Von dem Vorstehenden abgesehen dürfte der Erteilung der Änderungsgenehmigung auch entgegenstehen, dass die (Vor-)Genehmigung vom 25. November 1988 (inzwischen) erloschen ist, denn die Anlage wurde während eines Zeitraums von mehr als drei Jahren nicht mehr betrieben (§ 18 Abs. 1 Nr. 2 BImSchG). Die Klägerin hat selbst vorgetragen, dass sie die Anlage (lediglich) bis November 2009 betrieben hat, und auf einen entsprechenden Einwand der Beklagten mit Schriftsatz vom 31. Oktober 2011 die Ansicht vertreten, die Drei-Jahres-Frist des § 18 Abs. 1 Nr. 2 BImSchG wegen Nichtbetreibens der Anlage liefe erst im Herbst 2012 ab.
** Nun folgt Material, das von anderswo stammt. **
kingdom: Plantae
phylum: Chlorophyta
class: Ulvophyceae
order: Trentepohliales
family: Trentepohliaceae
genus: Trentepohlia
Es ist indessen nicht vorgebracht worden und auch sonst nicht ersichtlich, dass der Betrieb etwa innerhalb dieser Frist wiederaufgenommen worden wäre.

2. Die Berufung ist nicht wegen grundsätzlicher Bedeutung der Rechtssache gemäß § 124 Abs. 2 Nr. 3 VwGO zuzulassen. Anders als die Klägerin meint, hat das Bundesverwaltungsgericht die Frage nach der Reichweite der Feststellungswirkung einer immissionsschutzrechtlichen Genehmigung nicht generell offengelassen, sondern - wie ausgeführt und soweit hier von Interesse - die Grenzen der Feststellungswirkung beschrieben. Ein weitergehender Klärungsbedarf besteht insoweit anlässlich des vorliegenden Falles nicht. Er wird auch von der Klägerin nicht konkret bezeichnet.

3. Die Berufung ist auch nicht zuzulassen, weil - wie die Klägerin annimmt - die Rechtssache besondere rechtliche Schwierigkeiten aufweist (§ 124 Abs. 2 Nr. 2 Var. 2 VwGO). Die Klägerin sieht diese Schwierigkeiten ebenfalls darin, dass die Reichweite des Bestandsschutzes immissionsschutzrechtlicher Komponenten der Genehmigung in der Rechtsprechung bislang ungeklärt sei und diese Frage auch nicht ohne weiteres mithilfe des Gesetzes beantwortet werden könne. Dieser Auffassung vermag sich der Senat nicht anzuschließen. Vielmehr ist diese Frage - soweit entscheidungserheblich - nach den vorangehenden Ausführungen ohne besondere rechtliche Schwierigkeiten zu beantworten und deshalb auch unter diesem Gesichtspunkt nicht geeignet, die Zulassung der Berufung zu rechtfertigen.

Mit der Ablehnung des Zulassungsantrags wird das angefochtene Urteil rechtskräftig (§ 124a Abs. 5 Satz 4 VwGO).